Les angles morts de la Chine
Cette nouvelle offensive des États-Unis est facilitée du fait des pratiques autoritaires du Parti/État qui essaie (sans toujours réussir) de bâillonner la dissidence interne et de mettre en œuvre des pratiques carrément discriminatoires contre les minorités, y compris les Ouighours. D’autre part, l’expansion de la Chine dans l’économie mondiale prend l’allure de l’appropriation des terres et de l’érection de méga projets extractivistes menaçant les populations et l’environnement, notamment en Afrique et en Amérique latine. En réalité, le dispositif du pouvoir en Chine se construit sur le même socle du capitalisme mondial, même si cela se fait sous des formes en partie différentes[3]. Il est illusoire de penser que l’expansion de la Chine se fait pour des motifs altruistes, encore moins internationalistes.
Nous ne sommes pas dupes
L’implication enthousiaste du Canada dans la nouvelle guerre froide ne peut pas être considérée autrement que ce qu’elle est, dans l’embrigadement du Canada-subalterne derrière les États-Unis. Il faudrait être naïf, ou pire, complice, pour penser que cela a à voir avec les « principes » de respect des droits humains. Pour autant, une autre naïveté est d’imaginer que la Chine est l’« allié » des peuples en lutte contre l’impérialisme. La Chine défend son propre terrain, pas plus pas moins, en tant que puissance impérialiste émergente. Pour nous, l’ennemi de notre ennemi n’est pas notre ami.

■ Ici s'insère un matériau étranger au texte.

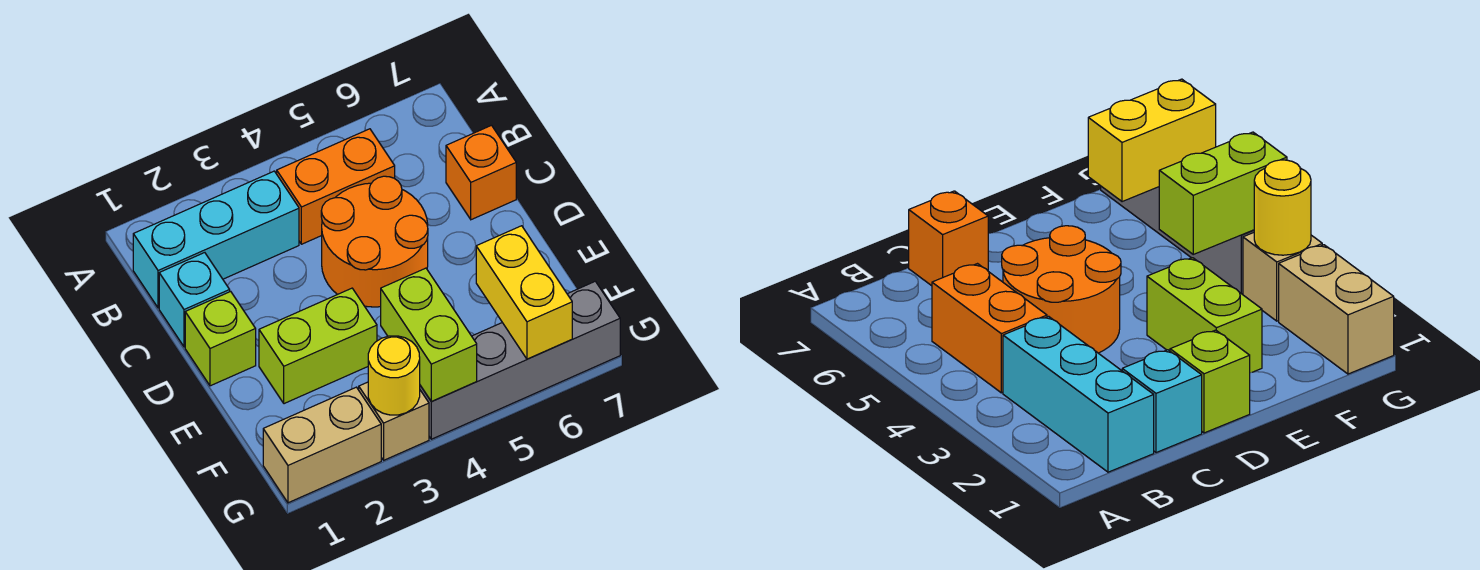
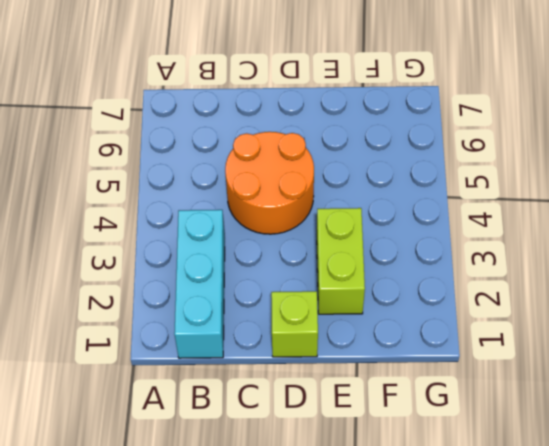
none -> orange 1x2 brick [277,129,395,244]
none -> cyan 1x1 brick [159,253,230,347]
none -> orange 1x1 brick [446,125,516,220]

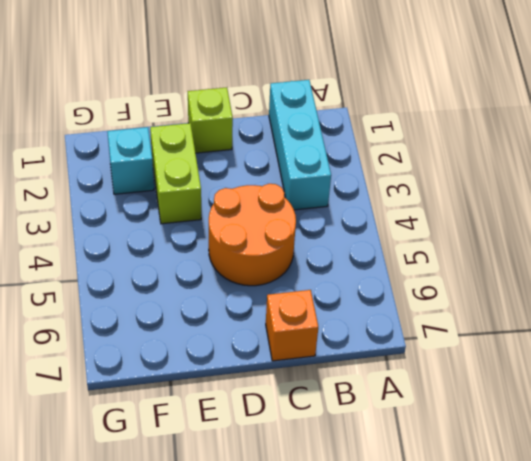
cyan 1x1 brick [107,127,154,194] -> cyan 1x1 brick moved to [159,253,230,347]
none -> orange 1x2 brick [277,129,395,244]
none -> tan 1x2 brick [263,387,381,503]
none -> tan 1x1 brick [359,382,429,460]

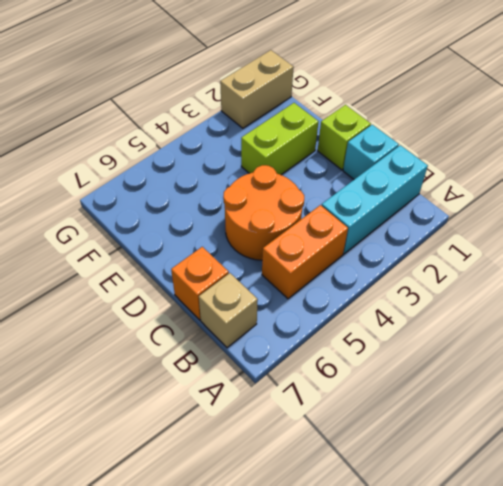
tan 1x1 brick [199,273,258,348] -> tan 1x1 brick moved to [359,382,429,460]
none -> grey 1x4 brick [420,281,620,439]
none -> lime 1x2 brick [381,268,477,402]
none -> yellow 1x2 brick [476,226,572,359]

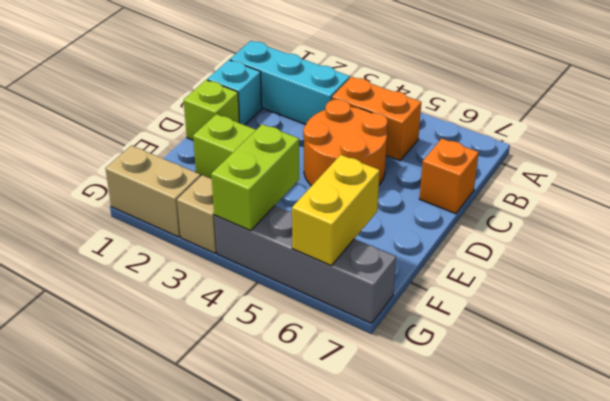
none -> yellow 1x1 round brick [368,336,420,415]

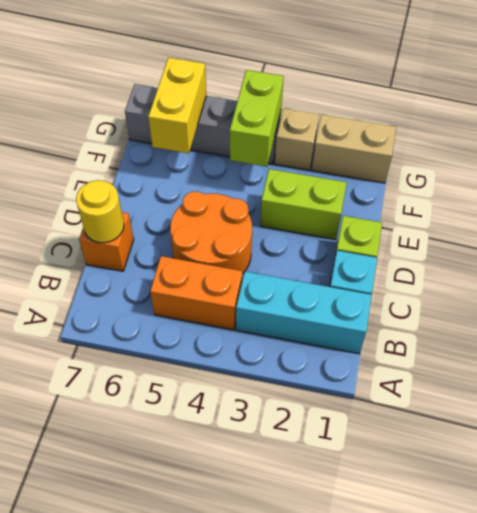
yellow 1x1 round brick [76,180,124,243] -> yellow 1x1 round brick moved to [368,336,420,415]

[1] Cedric Leterme, « Au-delà de la menace chinoise », Alternatives sud, Chine : l’autre superpuissance. Vol. 28, 2021.
[2] CNUCED, Rapport sur l’économie numérique, 2019
[3] En Chine, le capitalisme est mené par l’État, et non l’inverse. Ce capitalisme d’État reproduit les conditions que l’on connaît dans le capitalisme « tout court » : l’accumulation pour l’accumulation, l’exploitation des travailleurs et des travailleuses, le pillage des ressources et la dégradation de l’environnement, la discrimination, l’enrichissement d’une classe de milliardaires tant dans l’appareil d’état que dans le secteur privé, etc.